**Data excerpts**
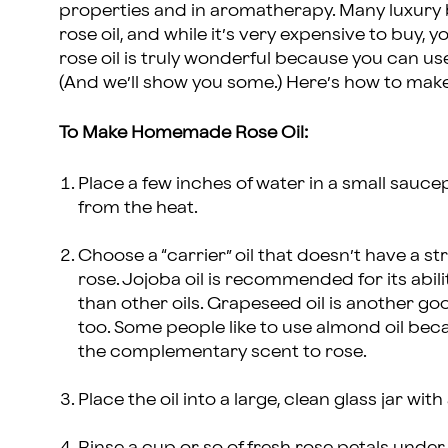
properties and in aromatherapy. Many luxury
rose oil, and while it’s very expensive to bu
rose oil is truly wonderful because you can use
(And we’ll show you some.) Here’s how to mak
To Make Homemade Rose Oil:
Place a few inches of water in a small sauc
from the heat.
Choose a “carrier” oil that doesn’t have a s
rose. Jojoba oil is recommended for its abil
than other oils. Grapeseed oil is another good
too. Some people like to use almond oil bec
the complementary scent to rose.
Place the oil into a large, clean glass jar with 
Rinse a cup or so of fresh rose petals under 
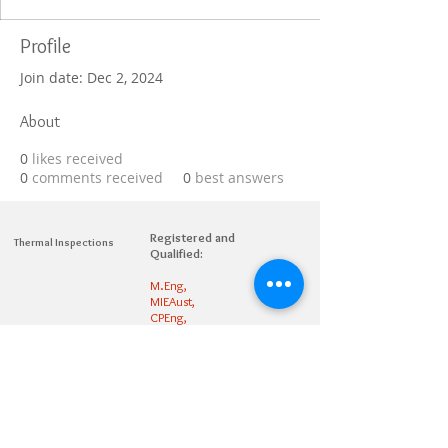
Profile
Join date: Dec 2, 2024
About
0
likes received
0
comments received
0
best answers
Registered and
Thermal Inspections
Qualified:
M.Eng,
MIEAust,
CPEng,
NPER,
Members of :
APEC
IPEA
0432791100
Contact:
Partners:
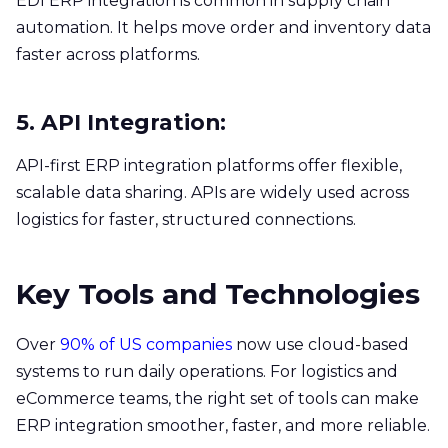
EDI ERP integration is common in supply chain
automation. It helps move order and inventory data
faster across platforms.
5. API Integration:
API-first ERP integration platforms offer flexible,
scalable data sharing. APIs are widely used across
logistics for faster, structured connections.
Key Tools and Technologies
Over
90% of US companies
now use cloud-based
systems to run daily operations. For logistics and
eCommerce teams, the right set of tools can make
ERP integration smoother, faster, and more reliable.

**Exercise instructions**
The answer must be an exact reproduction of the records, with every picture left out.

**Written answer**
properties and in aromatherapy. Many luxury
rose oil, and while it’s very expensive to bu
rose oil is truly wonderful because you can use
(And we’ll show you some.) Here’s how to mak
To Make Homemade Rose Oil:
Place a few inches of water in a small sauc
from the heat.
Choose a “carrier” oil that doesn’t have a s
rose. Jojoba oil is recommended for its abil
than other oils. Grapeseed oil is another good
too. Some people like to use almond oil bec
the complementary scent to rose.
Place the oil into a large, clean glass jar with 
Rinse a cup or so of fresh rose petals under 
Profile
Join date: Dec 2, 2024
About
0
likes received
0
comments received
0
best answers
Registered and
Thermal Inspections
Qualified:
M.Eng,
MIEAust,
CPEng,
NPER,
Members of :
APEC
IPEA
0432791100
Contact:
Partners:
EDI ERP integration is common in supply chain
automation. It helps move order and inventory data
faster across platforms.
5. API Integration:
API-first ERP integration platforms offer flexible,
scalable data sharing. APIs are widely used across
logistics for faster, structured connections.
Key Tools and Technologies
Over
90% of US companies
now use cloud-based
systems to run daily operations. For logistics and
eCommerce teams, the right set of tools can make
ERP integration smoother, faster, and more reliable.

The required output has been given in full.